Records excerpted from a collection
-------------------------
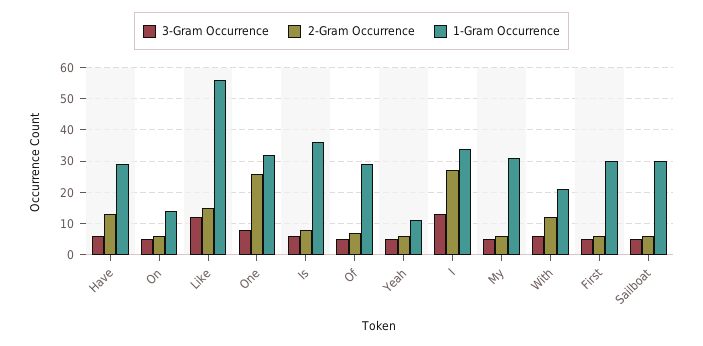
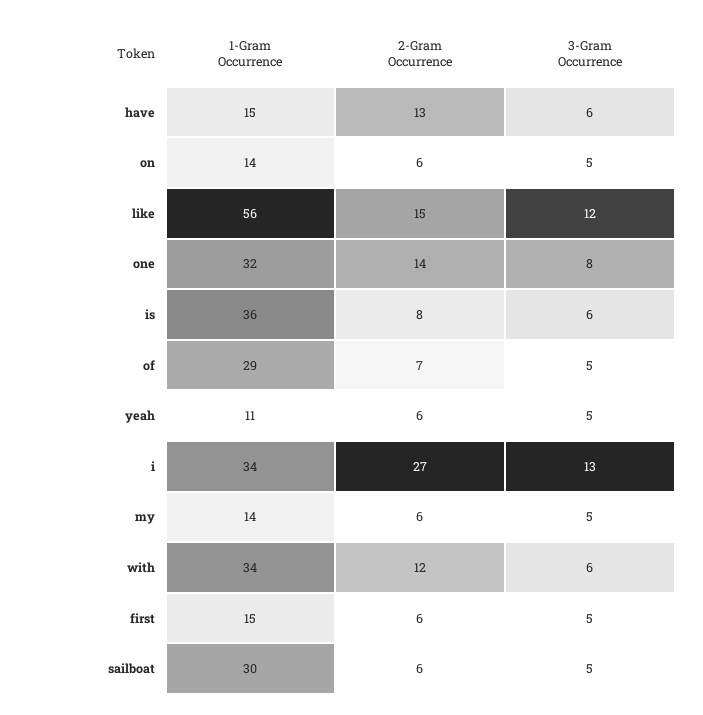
  {
    "3-Gram Occurrence": {
      "Have": 6,
      "On": 5,
      "Like": 12,
      "One": 8,
      "Is": 6,
      "Of": 5,
      "Yeah": 5,
      "I": 13,
      "My": 5,
      "With": 6,
      "First": 5,
      "Sailboat": 5
    },
    "2-Gram Occurrence": {
      "Have": 13,
      "On": 6,
      "Like": 15,
-     "One": 25,
+     "One": 14,
      "Is": 8,
      "Of": 7,
      "Yeah": 6,
      "I": 27,
      "My": 6,
      "With": 12,
      "First": 6,
      "Sailboat": 6
    },
    "1-Gram Occurrence": {
-     "Have": 30,
+     "Have": 15,
      "On": 14,
      "Like": 56,
      "One": 32,
      "Is": 36,
      "Of": 29,
      "Yeah": 11,
      "I": 34,
-     "My": 30,
+     "My": 14,
-     "With": 20,
+     "With": 34,
-     "First": 30,
+     "First": 15,
      "Sailboat": 30
    }
  }

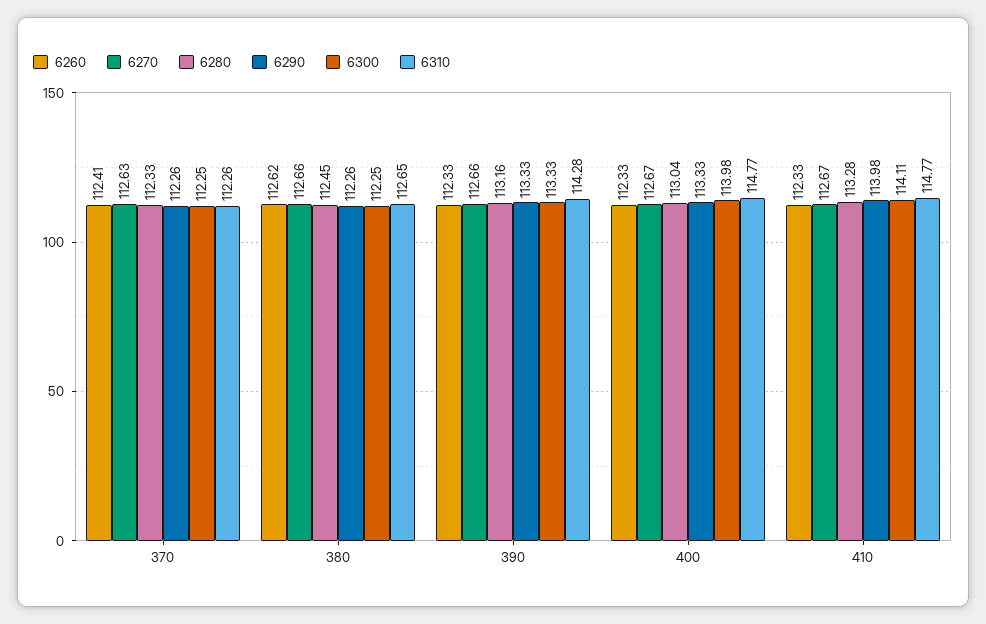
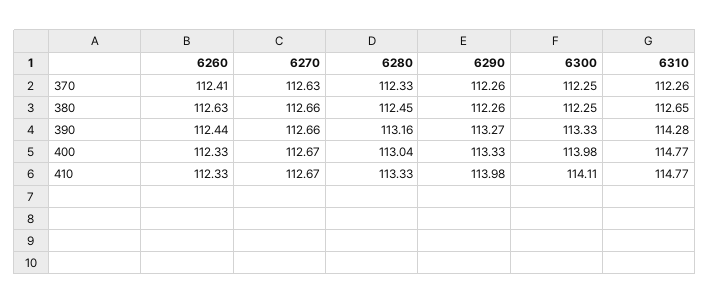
  {
    "6260": {
      "370": 112.41,
-     "380": 112.62,
+     "380": 112.63,
-     "390": 112.33,
+     "390": 112.44,
      "400": 112.33,
      "410": 112.33
    },
    "6270": {
      "370": 112.63,
      "380": 112.66,
      "390": 112.66,
      "400": 112.67,
      "410": 112.67
    },
    "6280": {
      "370": 112.33,
      "380": 112.45,
      "390": 113.16,
      "400": 113.04,
-     "410": 113.28
+     "410": 113.33
    },
    "6290": {
      "370": 112.26,
      "380": 112.26,
-     "390": 113.33,
+     "390": 113.27,
      "400": 113.33,
      "410": 113.98
    },
    "6300": {
      "370": 112.25,
      "380": 112.25,
      "390": 113.33,
      "400": 113.98,
      "410": 114.11
    },
    "6310": {
      "370": 112.26,
      "380": 112.65,
      "390": 114.28,
      "400": 114.77,
      "410": 114.77
    }
  }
-------------------------
▶ EXERCISE DESCRIPTION: Every line of the records above must reappear exactly, though the pictures must not.

▶ WRITTEN RESPONSE:
  {
    "3-Gram Occurrence": {
      "Have": 6,
      "On": 5,
      "Like": 12,
      "One": 8,
      "Is": 6,
      "Of": 5,
      "Yeah": 5,
      "I": 13,
      "My": 5,
      "With": 6,
      "First": 5,
      "Sailboat": 5
    },
    "2-Gram Occurrence": {
      "Have": 13,
      "On": 6,
      "Like": 15,
-     "One": 25,
+     "One": 14,
      "Is": 8,
      "Of": 7,
      "Yeah": 6,
      "I": 27,
      "My": 6,
      "With": 12,
      "First": 6,
      "Sailboat": 6
    },
    "1-Gram Occurrence": {
-     "Have": 30,
+     "Have": 15,
      "On": 14,
      "Like": 56,
      "One": 32,
      "Is": 36,
      "Of": 29,
      "Yeah": 11,
      "I": 34,
-     "My": 30,
+     "My": 14,
-     "With": 20,
+     "With": 34,
-     "First": 30,
+     "First": 15,
      "Sailboat": 30
    }
  }

  {
    "6260": {
      "370": 112.41,
-     "380": 112.62,
+     "380": 112.63,
-     "390": 112.33,
+     "390": 112.44,
      "400": 112.33,
      "410": 112.33
    },
    "6270": {
      "370": 112.63,
      "380": 112.66,
      "390": 112.66,
      "400": 112.67,
      "410": 112.67
    },
    "6280": {
      "370": 112.33,
      "380": 112.45,
      "390": 113.16,
      "400": 113.04,
-     "410": 113.28
+     "410": 113.33
    },
    "6290": {
      "370": 112.26,
      "380": 112.26,
-     "390": 113.33,
+     "390": 113.27,
      "400": 113.33,
      "410": 113.98
    },
    "6300": {
      "370": 112.25,
      "380": 112.25,
      "390": 113.33,
      "400": 113.98,
      "410": 114.11
    },
    "6310": {
      "370": 112.26,
      "380": 112.65,
      "390": 114.28,
      "400": 114.77,
      "410": 114.77
    }
  }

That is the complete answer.